Text provided —
▬▬▬▬▬▬

But my big objection is that I don’t want, every time I write something about, say, how the London porter brewers in the 1830s began brewing ale, to have to explain to my readers what ale meant at the time, and how porter wasn’t an ale. Especially when I then get stupid comments from people who think “ale” can only ever mean “any beer made with top-fermenting yeast” and say: “This labelling of some ales as ales as separate from being beer and vice versa just seems dumb to me.” It may seem dumb to you, matey, but that’s because you’re too dumb to have the imagination to realise that words didn’t always mean what a 21st century American thinks they should mean. (And apologies to those very many Americans who DO get the idea that “ale” can have a very specific meaning different from its modern widespread usage – unfortunately it seems to be only Americans that give me flak about trying to use “ale” in its historic sense.)

So be kind to me. Use “ale” to talk about mild, about old ale and barley wine*. I won’t complain if you use the word to talk about bitter. Please don’t use it to talk about stout or porter, though – and definitely don’t use “ale” as a synonym for “top/warm fermented malt liquors of all kinds, from any country”. Because if you don’t make that distinction, you’re not going to realise that, for example, when an 18th century brewer talked about brown ale he meant a very different liquid to brown beer.

* I know I said recently there wasn’t any meaningful difference between old ale and barley wine, but I’m going to talk soon about how I think the two terms can be used to make a useful distinction, even though it’s ahistorical.

▬▬▬▬▬▬

Data section —
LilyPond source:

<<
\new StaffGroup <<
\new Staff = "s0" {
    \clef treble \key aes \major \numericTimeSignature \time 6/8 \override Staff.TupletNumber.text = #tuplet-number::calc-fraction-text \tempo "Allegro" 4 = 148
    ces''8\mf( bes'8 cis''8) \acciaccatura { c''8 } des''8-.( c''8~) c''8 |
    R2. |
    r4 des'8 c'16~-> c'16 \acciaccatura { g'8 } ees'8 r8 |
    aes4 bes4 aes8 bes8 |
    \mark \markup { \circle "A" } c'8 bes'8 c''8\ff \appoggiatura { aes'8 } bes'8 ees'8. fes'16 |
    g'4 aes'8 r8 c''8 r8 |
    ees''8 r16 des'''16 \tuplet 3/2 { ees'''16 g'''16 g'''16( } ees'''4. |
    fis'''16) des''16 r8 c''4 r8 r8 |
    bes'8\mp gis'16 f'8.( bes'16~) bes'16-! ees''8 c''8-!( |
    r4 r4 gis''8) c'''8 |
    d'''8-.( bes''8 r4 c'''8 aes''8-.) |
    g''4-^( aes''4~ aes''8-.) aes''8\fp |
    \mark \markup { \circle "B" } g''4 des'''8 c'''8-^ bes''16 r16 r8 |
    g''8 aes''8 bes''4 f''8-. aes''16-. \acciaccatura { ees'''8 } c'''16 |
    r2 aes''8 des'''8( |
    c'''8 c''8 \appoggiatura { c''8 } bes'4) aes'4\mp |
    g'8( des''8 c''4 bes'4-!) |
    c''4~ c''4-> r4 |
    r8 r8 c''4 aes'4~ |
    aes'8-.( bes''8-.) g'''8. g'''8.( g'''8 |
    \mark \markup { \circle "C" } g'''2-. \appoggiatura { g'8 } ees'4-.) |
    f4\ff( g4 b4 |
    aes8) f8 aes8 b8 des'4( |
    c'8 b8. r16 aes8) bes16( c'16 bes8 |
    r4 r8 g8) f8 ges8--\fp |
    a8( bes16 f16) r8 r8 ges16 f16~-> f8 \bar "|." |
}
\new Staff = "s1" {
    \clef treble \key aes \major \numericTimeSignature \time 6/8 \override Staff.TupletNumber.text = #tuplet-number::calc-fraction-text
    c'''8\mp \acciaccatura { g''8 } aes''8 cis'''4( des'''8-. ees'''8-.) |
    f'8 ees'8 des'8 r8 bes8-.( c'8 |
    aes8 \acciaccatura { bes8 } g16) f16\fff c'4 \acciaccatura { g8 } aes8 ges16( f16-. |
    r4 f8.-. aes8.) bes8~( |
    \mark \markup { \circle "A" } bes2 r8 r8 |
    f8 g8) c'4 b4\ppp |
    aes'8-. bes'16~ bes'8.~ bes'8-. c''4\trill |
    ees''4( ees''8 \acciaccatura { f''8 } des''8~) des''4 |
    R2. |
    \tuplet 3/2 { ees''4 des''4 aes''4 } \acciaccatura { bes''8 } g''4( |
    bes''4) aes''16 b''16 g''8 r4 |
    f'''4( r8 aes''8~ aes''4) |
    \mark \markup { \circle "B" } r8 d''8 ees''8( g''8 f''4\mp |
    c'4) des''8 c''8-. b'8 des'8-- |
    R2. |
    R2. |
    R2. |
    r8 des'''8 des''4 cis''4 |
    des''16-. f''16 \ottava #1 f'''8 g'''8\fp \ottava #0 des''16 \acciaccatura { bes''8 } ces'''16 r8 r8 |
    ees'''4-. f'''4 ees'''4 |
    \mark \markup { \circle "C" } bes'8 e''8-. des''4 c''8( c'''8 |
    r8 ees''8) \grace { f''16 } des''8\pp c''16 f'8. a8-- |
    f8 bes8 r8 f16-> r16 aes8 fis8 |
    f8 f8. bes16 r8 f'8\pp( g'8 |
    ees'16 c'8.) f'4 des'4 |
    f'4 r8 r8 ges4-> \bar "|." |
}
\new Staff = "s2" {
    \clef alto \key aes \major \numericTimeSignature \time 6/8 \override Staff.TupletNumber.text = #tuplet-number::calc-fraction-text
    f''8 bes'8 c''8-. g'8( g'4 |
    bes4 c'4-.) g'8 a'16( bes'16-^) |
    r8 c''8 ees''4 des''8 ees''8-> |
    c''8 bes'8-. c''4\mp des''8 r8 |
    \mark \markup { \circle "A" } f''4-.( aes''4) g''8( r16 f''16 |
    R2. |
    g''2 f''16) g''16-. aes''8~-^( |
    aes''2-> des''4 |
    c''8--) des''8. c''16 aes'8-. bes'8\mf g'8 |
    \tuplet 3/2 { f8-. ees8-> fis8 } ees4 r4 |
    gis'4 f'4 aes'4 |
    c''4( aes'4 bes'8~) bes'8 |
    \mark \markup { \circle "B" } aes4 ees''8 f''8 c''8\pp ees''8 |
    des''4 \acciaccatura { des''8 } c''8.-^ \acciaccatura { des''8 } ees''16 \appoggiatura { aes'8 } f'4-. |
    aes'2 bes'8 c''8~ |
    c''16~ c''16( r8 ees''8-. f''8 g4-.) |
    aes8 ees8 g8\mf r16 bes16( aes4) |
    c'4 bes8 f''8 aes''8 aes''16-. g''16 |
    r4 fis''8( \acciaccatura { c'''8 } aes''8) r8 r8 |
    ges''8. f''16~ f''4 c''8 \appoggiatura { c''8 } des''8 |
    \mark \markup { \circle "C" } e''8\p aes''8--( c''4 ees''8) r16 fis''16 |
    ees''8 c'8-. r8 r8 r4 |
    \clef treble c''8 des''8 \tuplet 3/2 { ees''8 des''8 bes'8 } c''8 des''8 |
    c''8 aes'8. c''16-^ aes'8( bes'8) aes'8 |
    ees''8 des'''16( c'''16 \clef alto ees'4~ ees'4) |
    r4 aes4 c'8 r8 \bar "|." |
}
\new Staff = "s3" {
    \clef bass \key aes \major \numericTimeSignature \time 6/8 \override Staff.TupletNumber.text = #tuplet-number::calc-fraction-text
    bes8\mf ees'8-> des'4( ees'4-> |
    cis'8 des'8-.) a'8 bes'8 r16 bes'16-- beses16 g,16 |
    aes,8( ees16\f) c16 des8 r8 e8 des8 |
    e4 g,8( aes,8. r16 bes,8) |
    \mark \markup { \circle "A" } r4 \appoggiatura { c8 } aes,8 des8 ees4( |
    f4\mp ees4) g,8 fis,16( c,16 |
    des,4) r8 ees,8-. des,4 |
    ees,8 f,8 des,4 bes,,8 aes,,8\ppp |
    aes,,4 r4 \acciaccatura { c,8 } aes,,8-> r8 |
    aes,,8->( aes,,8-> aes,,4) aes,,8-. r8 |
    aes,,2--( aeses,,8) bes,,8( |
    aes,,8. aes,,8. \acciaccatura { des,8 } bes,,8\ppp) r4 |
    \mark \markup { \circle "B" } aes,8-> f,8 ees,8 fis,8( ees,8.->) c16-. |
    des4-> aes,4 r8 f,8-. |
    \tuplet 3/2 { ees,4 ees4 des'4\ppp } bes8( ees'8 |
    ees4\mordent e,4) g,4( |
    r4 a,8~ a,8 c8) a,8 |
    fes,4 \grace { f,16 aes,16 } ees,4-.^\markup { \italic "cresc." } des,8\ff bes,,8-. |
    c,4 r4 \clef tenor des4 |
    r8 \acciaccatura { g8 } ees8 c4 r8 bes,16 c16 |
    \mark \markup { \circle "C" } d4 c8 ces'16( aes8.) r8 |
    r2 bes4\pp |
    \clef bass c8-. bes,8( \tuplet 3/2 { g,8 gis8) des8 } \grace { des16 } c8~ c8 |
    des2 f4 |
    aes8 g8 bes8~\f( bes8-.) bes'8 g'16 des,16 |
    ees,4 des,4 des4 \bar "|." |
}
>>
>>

▬▬▬▬▬▬

Task — Copy out, word for word, the portion of the passage on the historic meaning of "ale" above that opens with the words containing "So be kind to" and closes with "though it’s ahistorical.".

Full answer —
So be kind to me. Use “ale” to talk about mild, about old ale and barley wine*. I won’t complain if you use the word to talk about bitter. Please don’t use it to talk about stout or porter, though – and definitely don’t use “ale” as a synonym for “top/warm fermented malt liquors of all kinds, from any country”. Because if you don’t make that distinction, you’re not going to realise that, for example, when an 18th century brewer talked about brown ale he meant a very different liquid to brown beer.

* I know I said recently there wasn’t any meaningful difference between old ale and barley wine, but I’m going to talk soon about how I think the two terms can be used to make a useful distinction, even though it’s ahistorical.